[WHAT IS REQUIRED]
All lines holding the string "that" should be copied from the data below.

[Data excerpts]
_ _ _ _ _

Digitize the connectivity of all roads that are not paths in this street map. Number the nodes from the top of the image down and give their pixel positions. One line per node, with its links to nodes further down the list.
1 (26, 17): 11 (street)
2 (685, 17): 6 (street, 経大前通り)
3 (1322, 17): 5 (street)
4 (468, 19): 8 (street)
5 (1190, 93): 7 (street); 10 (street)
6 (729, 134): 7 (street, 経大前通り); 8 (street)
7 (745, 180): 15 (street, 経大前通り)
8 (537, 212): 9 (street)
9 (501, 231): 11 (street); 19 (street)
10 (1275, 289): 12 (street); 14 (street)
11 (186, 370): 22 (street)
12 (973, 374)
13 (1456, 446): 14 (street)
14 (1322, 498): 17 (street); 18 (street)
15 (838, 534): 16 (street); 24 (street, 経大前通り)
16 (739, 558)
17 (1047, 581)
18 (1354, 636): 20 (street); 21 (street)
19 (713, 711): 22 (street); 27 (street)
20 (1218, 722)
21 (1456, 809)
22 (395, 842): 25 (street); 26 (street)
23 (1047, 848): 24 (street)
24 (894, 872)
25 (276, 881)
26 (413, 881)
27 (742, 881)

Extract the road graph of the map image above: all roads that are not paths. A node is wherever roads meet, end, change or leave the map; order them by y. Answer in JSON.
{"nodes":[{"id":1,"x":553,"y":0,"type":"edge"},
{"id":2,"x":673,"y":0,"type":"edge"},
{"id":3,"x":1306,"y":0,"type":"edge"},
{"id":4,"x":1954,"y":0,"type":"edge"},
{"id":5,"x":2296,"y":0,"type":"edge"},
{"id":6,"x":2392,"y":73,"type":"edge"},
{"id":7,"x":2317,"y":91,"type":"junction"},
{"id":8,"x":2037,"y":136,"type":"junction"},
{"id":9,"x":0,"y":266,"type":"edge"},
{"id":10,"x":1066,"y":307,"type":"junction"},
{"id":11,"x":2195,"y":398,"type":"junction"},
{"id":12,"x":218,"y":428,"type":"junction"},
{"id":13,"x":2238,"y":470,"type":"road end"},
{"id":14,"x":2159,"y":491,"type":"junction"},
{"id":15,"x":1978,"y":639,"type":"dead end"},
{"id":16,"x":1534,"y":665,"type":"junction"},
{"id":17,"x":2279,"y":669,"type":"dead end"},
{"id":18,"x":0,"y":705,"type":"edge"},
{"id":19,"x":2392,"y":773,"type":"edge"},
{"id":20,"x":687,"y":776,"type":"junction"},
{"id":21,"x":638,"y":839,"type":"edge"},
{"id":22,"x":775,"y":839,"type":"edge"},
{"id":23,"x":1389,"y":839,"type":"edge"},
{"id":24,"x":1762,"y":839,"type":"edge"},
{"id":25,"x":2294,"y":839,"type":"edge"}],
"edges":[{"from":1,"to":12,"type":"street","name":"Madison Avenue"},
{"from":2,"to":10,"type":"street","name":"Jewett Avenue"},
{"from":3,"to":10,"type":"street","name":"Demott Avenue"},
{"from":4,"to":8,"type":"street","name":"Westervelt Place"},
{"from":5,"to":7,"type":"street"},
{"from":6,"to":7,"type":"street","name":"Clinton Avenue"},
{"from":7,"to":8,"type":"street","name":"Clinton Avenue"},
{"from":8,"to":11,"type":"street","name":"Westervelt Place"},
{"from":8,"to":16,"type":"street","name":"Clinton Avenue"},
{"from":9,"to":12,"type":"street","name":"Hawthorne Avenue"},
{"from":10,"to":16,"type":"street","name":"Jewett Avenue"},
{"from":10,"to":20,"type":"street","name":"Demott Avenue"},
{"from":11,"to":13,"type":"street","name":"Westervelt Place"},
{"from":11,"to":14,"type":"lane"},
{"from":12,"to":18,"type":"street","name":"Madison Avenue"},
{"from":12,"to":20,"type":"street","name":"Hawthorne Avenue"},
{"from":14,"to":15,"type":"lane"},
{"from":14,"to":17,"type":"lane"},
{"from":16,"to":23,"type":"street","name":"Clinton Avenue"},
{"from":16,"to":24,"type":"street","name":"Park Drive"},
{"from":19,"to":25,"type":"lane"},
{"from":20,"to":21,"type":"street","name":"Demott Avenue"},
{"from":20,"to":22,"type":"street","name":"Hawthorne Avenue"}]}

_ _ _ _ _

[OUTPUT FOR THIS TASK]
Digitize the connectivity of all roads that are not paths in this street map. Number the nodes from the top of the image down and give their pixel positions. One line per node, with its links to nodes further down the list.
Extract the road graph of the map image above: all roads that are not paths. A node is wherever roads meet, end, change or leave the map; order them by y. Answer in JSON.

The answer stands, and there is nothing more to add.